Patrząc na tabelę można stwierdzić, że pozostawienie w programie tylko mieszkań od deweloperów wcale nie będzie takie szkodliwe. Zwłaszcza, że to właśnie oni są najbardziej zainteresowani szybką sprzedażą i skłonni są do znacznego obniżania cen, więc nawet jeśli wskaźniki zostaną obniżone o 20 proc. można liczyć na podobne zmiany u deweloperów.
Singiel nie tak łatwo na swoim
Zmianą, o której słyszy się najwięcej jest udostępnienie kredytu z dopłatą osobom prowadzącym jednoosobowe gospodarstwa domowe, czyli singlom.
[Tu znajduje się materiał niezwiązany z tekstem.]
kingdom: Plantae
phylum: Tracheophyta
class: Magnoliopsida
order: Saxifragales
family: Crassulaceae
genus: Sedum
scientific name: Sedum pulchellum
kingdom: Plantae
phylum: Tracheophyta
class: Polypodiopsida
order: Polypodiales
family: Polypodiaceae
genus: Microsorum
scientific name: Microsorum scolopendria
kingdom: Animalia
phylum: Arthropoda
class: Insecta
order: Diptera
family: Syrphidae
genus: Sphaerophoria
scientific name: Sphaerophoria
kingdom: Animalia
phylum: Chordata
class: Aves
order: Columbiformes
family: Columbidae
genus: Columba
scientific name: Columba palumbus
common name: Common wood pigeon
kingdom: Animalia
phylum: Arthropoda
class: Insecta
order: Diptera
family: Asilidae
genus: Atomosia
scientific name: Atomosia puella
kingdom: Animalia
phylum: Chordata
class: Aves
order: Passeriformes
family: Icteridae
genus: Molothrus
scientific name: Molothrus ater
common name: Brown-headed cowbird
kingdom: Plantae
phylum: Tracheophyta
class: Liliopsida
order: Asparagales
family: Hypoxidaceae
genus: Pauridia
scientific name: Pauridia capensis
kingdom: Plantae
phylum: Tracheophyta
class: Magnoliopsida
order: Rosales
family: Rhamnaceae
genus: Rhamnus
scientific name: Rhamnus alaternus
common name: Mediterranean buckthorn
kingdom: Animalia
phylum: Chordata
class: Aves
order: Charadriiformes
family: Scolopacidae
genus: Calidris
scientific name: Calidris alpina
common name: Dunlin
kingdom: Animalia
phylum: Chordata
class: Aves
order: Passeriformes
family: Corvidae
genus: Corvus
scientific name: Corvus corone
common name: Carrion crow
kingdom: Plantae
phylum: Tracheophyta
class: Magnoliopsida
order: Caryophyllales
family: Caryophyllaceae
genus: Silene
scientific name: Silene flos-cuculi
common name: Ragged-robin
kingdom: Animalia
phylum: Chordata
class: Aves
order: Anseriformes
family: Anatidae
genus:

Mówi się, że jest to bardzo duże ustępstwo i że dzięki temu zwiększy się liczba osób, które mogłyby korzystać z programu. Jest to oczywiście prawda, jednak jeśli popatrzy się na dostępne oferty, które spełniają warunki zarówno cenowe jak i metrażowe (mieszkanie dla singla nie może być większe niż 50 mkw.) to okazuje się, że takich mieszkań nie ma wcale tak dużo.
Tabela nr 2: Odsetek mieszkań do 50 mkw. pośród wszystkich ofert deweloperskich i mieszkań do 50 mkw. dostępnych w ramach programu ,,Rodzina na swoim’’ (na podstawie ofert portalu www.oferty.net).
*Bardzo mała liczba ofert z rynku pierwotnego
Tabela nr 2 pokazuje, że już znalezienie mieszkania do 50 mkw. bez ograniczeń cenowych w ofercie deweloperów nie jest takie proste. Tylko 21 proc. mieszkań dostępnych w Warszawie i 23 proc. tych we Wrocławiu spełnia ten warunek. O ile w stolicy większość tych mieszkań mieści się w cenie określonej przez ustawę (aż 19 proc.) o tyle we Wrocławiu jest ich najmniej (tylko 8 proc.). W Krakowie, Poznaniu czy Gdańsku sytuacja wygląda całkiem nieźle, ponieważ tam singiel może wybierać wśród ok. 30 proc. wszystkich mieszkań deweloperskich.
Trzeba jednak pamiętać, że będą to raczej mieszkania najmniej atrakcyjne, to znaczy w nieciekawych lokalizacjach i w budynkach o niższym standardzie. Jednak zawsze może nam się udać znaleźć ciekawe mieszkanie, jest to tylko kwestia czasu i naszych umiejętności negocjacji z deweloperami.
Wszelkie zmiany, jakie wejdą w życie w 2011 roku są konsekwencją bardzo dużego zainteresowania programem ,,Rodzina na swoim’’, zainteresowaniem, które zdecydowanie przerosło oczekiwania twórców projektu. Bardzo duża liczba udzielanych kredytów z dopłatą ( w 2009 roku było ich 30 882 a w pierwszych trzech kwartałach 2010 roku 28 844) wynikała w dużym stopniu z dość wysokich wskaźników cen mieszkań, które można nabywać w ten sposób. Na pewno ich obniżenie jak i wyłączenie rynku wtórnego diametralnie zmniejszy liczbę dostępnych mieszkań, jednak pamiętajmy, że program ,,Rodzina na swoim’’ ma pomagać przede wszystkim tym, którzy nie mogą sobie pozwolić na spłacanie standardowego kredytu i nie stać ich na drogie mieszkania w centrum dużych miast. Wprowadzenie obostrzeń spowoduje, że z pomocy będą korzystać właśnie ci, dla których ten program został stworzony.